Problem to solve: Could you repeat the whole listing below exactly, omitting any picture it holds?
━━━━━ Material supplied ━━━━━
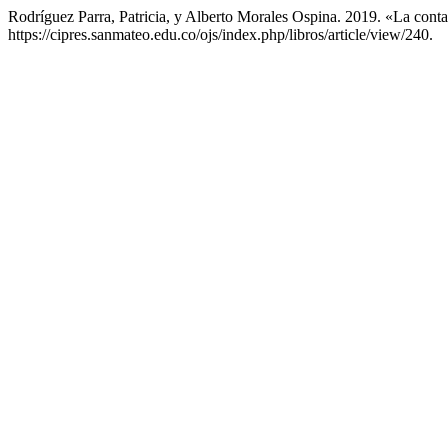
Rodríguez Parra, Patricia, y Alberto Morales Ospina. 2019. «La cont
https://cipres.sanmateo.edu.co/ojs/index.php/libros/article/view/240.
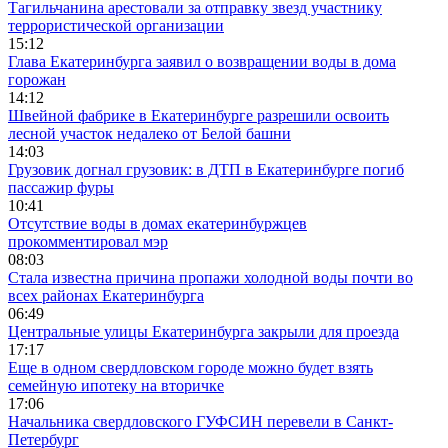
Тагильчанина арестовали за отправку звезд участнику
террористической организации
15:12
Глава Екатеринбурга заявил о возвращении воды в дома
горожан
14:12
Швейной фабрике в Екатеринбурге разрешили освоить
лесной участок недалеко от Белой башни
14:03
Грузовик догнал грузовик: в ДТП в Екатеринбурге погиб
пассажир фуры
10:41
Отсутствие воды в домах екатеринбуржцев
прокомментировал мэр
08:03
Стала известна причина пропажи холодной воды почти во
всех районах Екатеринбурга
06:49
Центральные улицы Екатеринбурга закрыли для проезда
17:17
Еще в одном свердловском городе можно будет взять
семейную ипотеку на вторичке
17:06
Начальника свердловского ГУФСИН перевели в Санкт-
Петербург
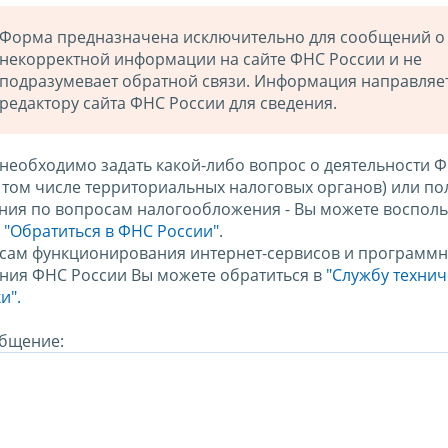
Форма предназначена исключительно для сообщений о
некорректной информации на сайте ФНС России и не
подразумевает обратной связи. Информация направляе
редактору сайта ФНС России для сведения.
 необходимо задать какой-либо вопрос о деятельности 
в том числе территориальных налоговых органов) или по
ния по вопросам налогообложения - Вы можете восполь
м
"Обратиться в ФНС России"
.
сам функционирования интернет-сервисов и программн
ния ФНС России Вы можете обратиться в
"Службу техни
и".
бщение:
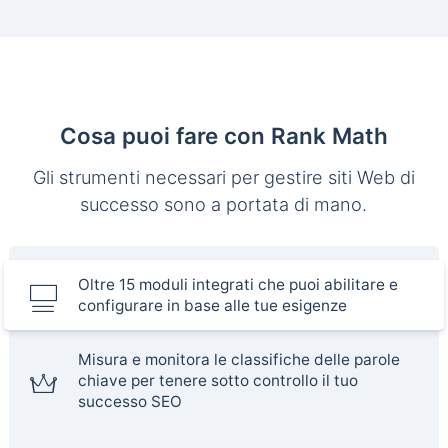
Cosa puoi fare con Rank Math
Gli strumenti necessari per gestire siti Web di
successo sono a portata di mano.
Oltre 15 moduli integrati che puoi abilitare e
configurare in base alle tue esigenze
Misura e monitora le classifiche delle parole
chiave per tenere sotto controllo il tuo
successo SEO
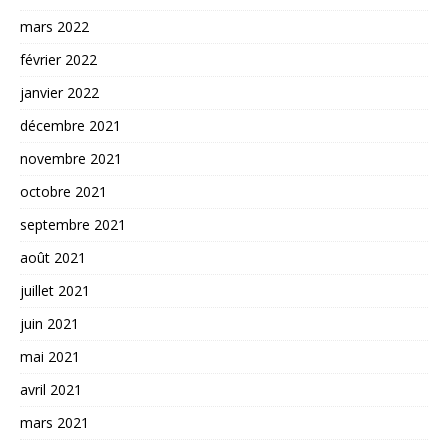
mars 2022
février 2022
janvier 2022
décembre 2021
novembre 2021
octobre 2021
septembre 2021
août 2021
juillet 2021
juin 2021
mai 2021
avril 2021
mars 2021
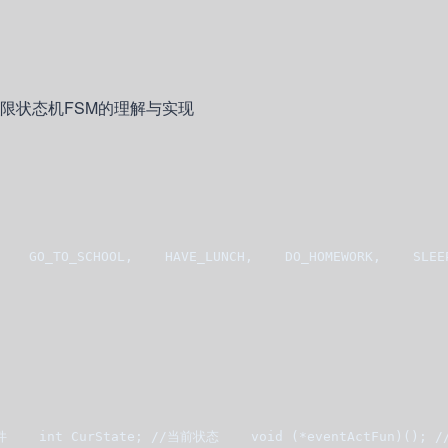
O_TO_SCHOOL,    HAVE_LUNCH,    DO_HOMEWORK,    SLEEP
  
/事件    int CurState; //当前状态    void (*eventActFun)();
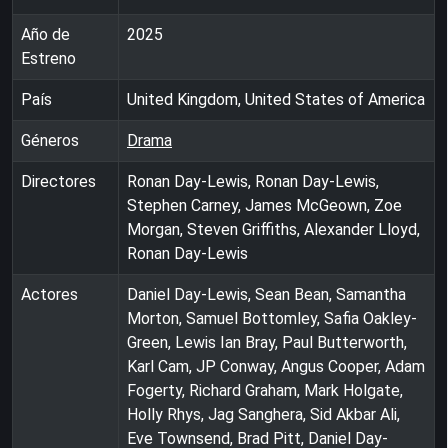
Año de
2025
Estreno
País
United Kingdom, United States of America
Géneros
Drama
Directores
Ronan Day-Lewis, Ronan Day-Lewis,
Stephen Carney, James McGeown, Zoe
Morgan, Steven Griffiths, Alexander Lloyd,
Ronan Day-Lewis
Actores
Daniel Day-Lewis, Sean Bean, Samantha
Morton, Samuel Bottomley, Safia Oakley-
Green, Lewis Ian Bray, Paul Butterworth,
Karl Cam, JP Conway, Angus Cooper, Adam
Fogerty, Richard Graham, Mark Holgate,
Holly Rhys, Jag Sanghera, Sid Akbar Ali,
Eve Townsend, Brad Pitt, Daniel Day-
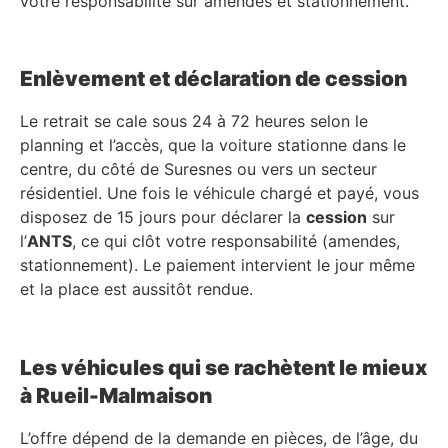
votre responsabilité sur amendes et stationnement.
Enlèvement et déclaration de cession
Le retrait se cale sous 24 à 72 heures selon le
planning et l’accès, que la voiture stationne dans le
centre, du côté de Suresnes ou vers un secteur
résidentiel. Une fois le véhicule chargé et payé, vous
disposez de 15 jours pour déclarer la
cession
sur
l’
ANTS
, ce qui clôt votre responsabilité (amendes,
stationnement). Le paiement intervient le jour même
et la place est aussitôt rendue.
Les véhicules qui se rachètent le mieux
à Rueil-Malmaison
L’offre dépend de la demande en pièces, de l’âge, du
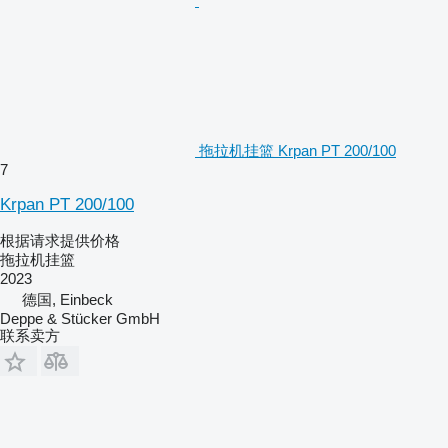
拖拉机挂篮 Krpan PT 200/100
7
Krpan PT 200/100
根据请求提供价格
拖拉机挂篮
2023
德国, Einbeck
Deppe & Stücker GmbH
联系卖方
━━━━━
Written reply:
Rodríguez Parra, Patricia, y Alberto Morales Ospina. 2019. «La cont
https://cipres.sanmateo.edu.co/ojs/index.php/libros/article/view/240.
Тагильчанина арестовали за отправку звезд участнику
террористической организации
15:12
Глава Екатеринбурга заявил о возвращении воды в дома
горожан
14:12
Швейной фабрике в Екатеринбурге разрешили освоить
лесной участок недалеко от Белой башни
14:03
Грузовик догнал грузовик: в ДТП в Екатеринбурге погиб
пассажир фуры
10:41
Отсутствие воды в домах екатеринбуржцев
прокомментировал мэр
08:03
Стала известна причина пропажи холодной воды почти во
всех районах Екатеринбурга
06:49
Центральные улицы Екатеринбурга закрыли для проезда
17:17
Еще в одном свердловском городе можно будет взять
семейную ипотеку на вторичке
17:06
Начальника свердловского ГУФСИН перевели в Санкт-
Петербург
Форма предназначена исключительно для сообщений о
некорректной информации на сайте ФНС России и не
подразумевает обратной связи. Информация направляе
редактору сайта ФНС России для сведения.
 необходимо задать какой-либо вопрос о деятельности 
в том числе территориальных налоговых органов) или по
ния по вопросам налогообложения - Вы можете восполь
м
"Обратиться в ФНС России"
.
сам функционирования интернет-сервисов и программн
ния ФНС России Вы можете обратиться в
"Службу техни
и".
бщение:
Cosa puoi fare con Rank Math
Gli strumenti necessari per gestire siti Web di
successo sono a portata di mano.
Oltre 15 moduli integrati che puoi abilitare e
configurare in base alle tue esigenze
Misura e monitora le classifiche delle parole
chiave per tenere sotto controllo il tuo
successo SEO
mars 2022
février 2022
janvier 2022
décembre 2021
novembre 2021
octobre 2021
septembre 2021
août 2021
juillet 2021
juin 2021
mai 2021
avril 2021
mars 2021
O_TO_SCHOOL,    HAVE_LUNCH,    DO_HOMEWORK,    SLEEP
  
/事件    int CurState; //当前状态    void (*eventActFun)();
Año de
2025
Estreno
País
United Kingdom, United States of America
Géneros
Drama
Directores
Ronan Day-Lewis, Ronan Day-Lewis,
Stephen Carney, James McGeown, Zoe
Morgan, Steven Griffiths, Alexander Lloyd,
Ronan Day-Lewis
Actores
Daniel Day-Lewis, Sean Bean, Samantha
Morton, Samuel Bottomley, Safia Oakley-
Green, Lewis Ian Bray, Paul Butterworth,
Karl Cam, JP Conway, Angus Cooper, Adam
Fogerty, Richard Graham, Mark Holgate,
Holly Rhys, Jag Sanghera, Sid Akbar Ali,
Eve Townsend, Brad Pitt, Daniel Day-
votre responsabilité sur amendes et stationnement.
Enlèvement et déclaration de cession
Le retrait se cale sous 24 à 72 heures selon le
planning et l’accès, que la voiture stationne dans le
centre, du côté de Suresnes ou vers un secteur
résidentiel. Une fois le véhicule chargé et payé, vous
disposez de 15 jours pour déclarer la
cession
sur
l’
ANTS
, ce qui clôt votre responsabilité (amendes,
stationnement). Le paiement intervient le jour même
et la place est aussitôt rendue.
Les véhicules qui se rachètent le mieux
à Rueil-Malmaison
L’offre dépend de la demande en pièces, de l’âge, du
拖拉机挂篮 Krpan PT 200/100
7
Krpan PT 200/100
根据请求提供价格
拖拉机挂篮
2023
德国, Einbeck
Deppe & Stücker GmbH
联系卖方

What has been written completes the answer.